--- To-do item ---
Please reproduce verbatim the lines below, from the first through the one with "Посмотреть адрес адвоката".

--- Data shown ---
[Start of Attachment]
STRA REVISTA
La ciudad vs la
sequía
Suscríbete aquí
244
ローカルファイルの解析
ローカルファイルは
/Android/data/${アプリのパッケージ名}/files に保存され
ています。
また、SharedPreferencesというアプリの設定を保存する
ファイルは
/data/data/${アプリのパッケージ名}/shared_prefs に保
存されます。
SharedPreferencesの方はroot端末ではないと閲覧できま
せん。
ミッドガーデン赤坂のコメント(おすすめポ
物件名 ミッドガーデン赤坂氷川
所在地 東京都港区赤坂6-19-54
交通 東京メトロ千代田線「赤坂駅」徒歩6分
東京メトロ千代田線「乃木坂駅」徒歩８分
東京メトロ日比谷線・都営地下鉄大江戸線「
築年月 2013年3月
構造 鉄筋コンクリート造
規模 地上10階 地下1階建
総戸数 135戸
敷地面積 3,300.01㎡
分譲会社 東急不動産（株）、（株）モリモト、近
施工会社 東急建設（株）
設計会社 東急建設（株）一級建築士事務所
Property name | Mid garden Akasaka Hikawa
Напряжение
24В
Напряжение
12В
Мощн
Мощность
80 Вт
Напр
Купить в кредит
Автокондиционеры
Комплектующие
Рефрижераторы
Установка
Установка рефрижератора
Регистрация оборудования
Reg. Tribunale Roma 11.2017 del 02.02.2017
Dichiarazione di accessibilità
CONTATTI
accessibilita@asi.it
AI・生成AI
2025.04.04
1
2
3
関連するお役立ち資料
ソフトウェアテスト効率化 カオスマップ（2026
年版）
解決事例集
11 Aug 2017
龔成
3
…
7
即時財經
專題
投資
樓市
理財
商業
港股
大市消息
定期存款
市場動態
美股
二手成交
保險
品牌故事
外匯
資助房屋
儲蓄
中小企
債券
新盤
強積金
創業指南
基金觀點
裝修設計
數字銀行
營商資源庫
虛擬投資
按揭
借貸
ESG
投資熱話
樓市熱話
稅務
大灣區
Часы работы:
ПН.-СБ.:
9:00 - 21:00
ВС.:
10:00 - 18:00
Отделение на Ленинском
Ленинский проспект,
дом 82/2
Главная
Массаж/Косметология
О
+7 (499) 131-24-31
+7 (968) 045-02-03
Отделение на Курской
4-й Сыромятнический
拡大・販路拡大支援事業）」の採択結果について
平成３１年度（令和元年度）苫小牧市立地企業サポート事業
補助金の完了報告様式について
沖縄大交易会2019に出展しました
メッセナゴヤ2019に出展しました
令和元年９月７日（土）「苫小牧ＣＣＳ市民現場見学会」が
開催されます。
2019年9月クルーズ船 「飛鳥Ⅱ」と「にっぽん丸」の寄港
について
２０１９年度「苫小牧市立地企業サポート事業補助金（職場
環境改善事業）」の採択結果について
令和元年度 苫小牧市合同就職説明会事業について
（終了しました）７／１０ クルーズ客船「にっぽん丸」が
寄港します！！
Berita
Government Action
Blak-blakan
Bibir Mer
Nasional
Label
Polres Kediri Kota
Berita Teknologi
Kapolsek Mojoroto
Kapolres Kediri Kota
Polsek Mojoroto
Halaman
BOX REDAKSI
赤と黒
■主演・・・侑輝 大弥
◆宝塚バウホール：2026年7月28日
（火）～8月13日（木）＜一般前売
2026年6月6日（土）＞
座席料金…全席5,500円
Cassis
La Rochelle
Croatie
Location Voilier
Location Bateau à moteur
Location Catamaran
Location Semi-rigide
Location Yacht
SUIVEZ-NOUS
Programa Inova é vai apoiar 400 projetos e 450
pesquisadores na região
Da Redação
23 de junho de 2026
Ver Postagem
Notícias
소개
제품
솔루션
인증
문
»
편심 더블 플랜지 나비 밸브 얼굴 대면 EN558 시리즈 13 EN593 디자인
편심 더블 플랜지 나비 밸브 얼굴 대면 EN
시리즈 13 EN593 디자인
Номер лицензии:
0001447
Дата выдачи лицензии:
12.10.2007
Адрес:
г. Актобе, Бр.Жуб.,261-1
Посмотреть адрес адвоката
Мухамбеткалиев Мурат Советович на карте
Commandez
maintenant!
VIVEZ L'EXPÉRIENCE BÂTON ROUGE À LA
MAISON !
[End of Attachment]
--- Answer to the problem ---
STRA REVISTA
La ciudad vs la
sequía
Suscríbete aquí
244
ローカルファイルの解析
ローカルファイルは
/Android/data/${アプリのパッケージ名}/files に保存され
ています。
また、SharedPreferencesというアプリの設定を保存する
ファイルは
/data/data/${アプリのパッケージ名}/shared_prefs に保
存されます。
SharedPreferencesの方はroot端末ではないと閲覧できま
せん。
ミッドガーデン赤坂のコメント(おすすめポ
物件名 ミッドガーデン赤坂氷川
所在地 東京都港区赤坂6-19-54
交通 東京メトロ千代田線「赤坂駅」徒歩6分
東京メトロ千代田線「乃木坂駅」徒歩８分
東京メトロ日比谷線・都営地下鉄大江戸線「
築年月 2013年3月
構造 鉄筋コンクリート造
規模 地上10階 地下1階建
総戸数 135戸
敷地面積 3,300.01㎡
分譲会社 東急不動産（株）、（株）モリモト、近
施工会社 東急建設（株）
設計会社 東急建設（株）一級建築士事務所
Property name | Mid garden Akasaka Hikawa
Напряжение
24В
Напряжение
12В
Мощн
Мощность
80 Вт
Напр
Купить в кредит
Автокондиционеры
Комплектующие
Рефрижераторы
Установка
Установка рефрижератора
Регистрация оборудования
Reg. Tribunale Roma 11.2017 del 02.02.2017
Dichiarazione di accessibilità
CONTATTI
accessibilita@asi.it
AI・生成AI
2025.04.04
1
2
3
関連するお役立ち資料
ソフトウェアテスト効率化 カオスマップ（2026
年版）
解決事例集
11 Aug 2017
龔成
3
…
7
即時財經
專題
投資
樓市
理財
商業
港股
大市消息
定期存款
市場動態
美股
二手成交
保險
品牌故事
外匯
資助房屋
儲蓄
中小企
債券
新盤
強積金
創業指南
基金觀點
裝修設計
數字銀行
營商資源庫
虛擬投資
按揭
借貸
ESG
投資熱話
樓市熱話
稅務
大灣區
Часы работы:
ПН.-СБ.:
9:00 - 21:00
ВС.:
10:00 - 18:00
Отделение на Ленинском
Ленинский проспект,
дом 82/2
Главная
Массаж/Косметология
О
+7 (499) 131-24-31
+7 (968) 045-02-03
Отделение на Курской
4-й Сыромятнический
拡大・販路拡大支援事業）」の採択結果について
平成３１年度（令和元年度）苫小牧市立地企業サポート事業
補助金の完了報告様式について
沖縄大交易会2019に出展しました
メッセナゴヤ2019に出展しました
令和元年９月７日（土）「苫小牧ＣＣＳ市民現場見学会」が
開催されます。
2019年9月クルーズ船 「飛鳥Ⅱ」と「にっぽん丸」の寄港
について
２０１９年度「苫小牧市立地企業サポート事業補助金（職場
環境改善事業）」の採択結果について
令和元年度 苫小牧市合同就職説明会事業について
（終了しました）７／１０ クルーズ客船「にっぽん丸」が
寄港します！！
Berita
Government Action
Blak-blakan
Bibir Mer
Nasional
Label
Polres Kediri Kota
Berita Teknologi
Kapolsek Mojoroto
Kapolres Kediri Kota
Polsek Mojoroto
Halaman
BOX REDAKSI
赤と黒
■主演・・・侑輝 大弥
◆宝塚バウホール：2026年7月28日
（火）～8月13日（木）＜一般前売
2026年6月6日（土）＞
座席料金…全席5,500円
Cassis
La Rochelle
Croatie
Location Voilier
Location Bateau à moteur
Location Catamaran
Location Semi-rigide
Location Yacht
SUIVEZ-NOUS
Programa Inova é vai apoiar 400 projetos e 450
pesquisadores na região
Da Redação
23 de junho de 2026
Ver Postagem
Notícias
소개
제품
솔루션
인증
문
»
편심 더블 플랜지 나비 밸브 얼굴 대면 EN558 시리즈 13 EN593 디자인
편심 더블 플랜지 나비 밸브 얼굴 대면 EN
시리즈 13 EN593 디자인
Номер лицензии:
0001447
Дата выдачи лицензии:
12.10.2007
Адрес:
г. Актобе, Бр.Жуб.,261-1
Посмотреть адрес адвоката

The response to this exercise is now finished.